## What you need to do:
In the entries below, find the line with "middle tip: (432, 380)" and the line with "pinky tip: (707, 101)". Print those two and everything between them exactly, and nothing else.

## Dataset:
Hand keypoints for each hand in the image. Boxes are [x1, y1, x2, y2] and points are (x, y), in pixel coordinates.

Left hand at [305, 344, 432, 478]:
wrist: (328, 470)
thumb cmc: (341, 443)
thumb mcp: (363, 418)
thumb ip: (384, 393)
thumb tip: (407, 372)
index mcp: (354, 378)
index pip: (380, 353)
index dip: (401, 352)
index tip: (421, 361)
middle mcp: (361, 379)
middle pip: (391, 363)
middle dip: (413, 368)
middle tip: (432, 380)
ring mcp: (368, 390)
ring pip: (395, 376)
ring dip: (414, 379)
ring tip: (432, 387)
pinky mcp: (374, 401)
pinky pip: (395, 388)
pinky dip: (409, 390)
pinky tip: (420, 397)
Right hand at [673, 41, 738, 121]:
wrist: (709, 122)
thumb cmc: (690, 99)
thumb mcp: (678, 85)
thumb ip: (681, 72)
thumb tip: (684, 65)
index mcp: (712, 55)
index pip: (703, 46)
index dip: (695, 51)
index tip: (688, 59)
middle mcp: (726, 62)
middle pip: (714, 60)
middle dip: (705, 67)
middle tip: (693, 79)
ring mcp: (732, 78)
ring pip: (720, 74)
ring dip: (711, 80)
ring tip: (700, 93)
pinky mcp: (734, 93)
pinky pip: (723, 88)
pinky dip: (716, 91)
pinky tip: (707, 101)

--

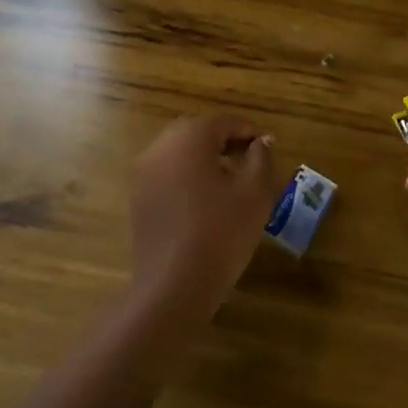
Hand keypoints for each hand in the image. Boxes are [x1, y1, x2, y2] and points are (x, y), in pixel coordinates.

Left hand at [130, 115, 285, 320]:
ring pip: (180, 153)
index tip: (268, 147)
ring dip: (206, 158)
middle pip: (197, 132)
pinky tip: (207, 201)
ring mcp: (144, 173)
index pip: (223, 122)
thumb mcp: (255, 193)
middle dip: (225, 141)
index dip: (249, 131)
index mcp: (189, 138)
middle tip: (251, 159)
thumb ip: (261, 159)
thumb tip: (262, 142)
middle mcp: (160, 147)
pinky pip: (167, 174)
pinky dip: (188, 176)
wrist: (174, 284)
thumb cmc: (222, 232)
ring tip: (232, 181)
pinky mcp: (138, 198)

## Result below:
middle tip: (432, 380)
ring mcp: (368, 390)
ring pip: (395, 376)
ring dip: (414, 379)
ring tip: (432, 387)
pinky mcp: (374, 401)
pinky pip: (395, 388)
pinky dip: (409, 390)
pinky tip: (420, 397)
Right hand at [673, 41, 738, 121]:
wrist: (709, 122)
thumb cmc: (690, 99)
thumb mcp: (678, 85)
thumb ip: (681, 72)
thumb tip: (684, 65)
index mcp: (712, 55)
index pip: (703, 46)
index dip: (695, 51)
index tip: (688, 59)
middle mcp: (726, 62)
middle pip: (714, 60)
middle dip: (705, 67)
middle tip: (693, 79)
ring mcp: (732, 78)
ring pip: (720, 74)
ring dip: (711, 80)
ring tip: (700, 93)
pinky mcp: (734, 93)
pinky pip: (723, 88)
pinky dip: (716, 91)
pinky tip: (707, 101)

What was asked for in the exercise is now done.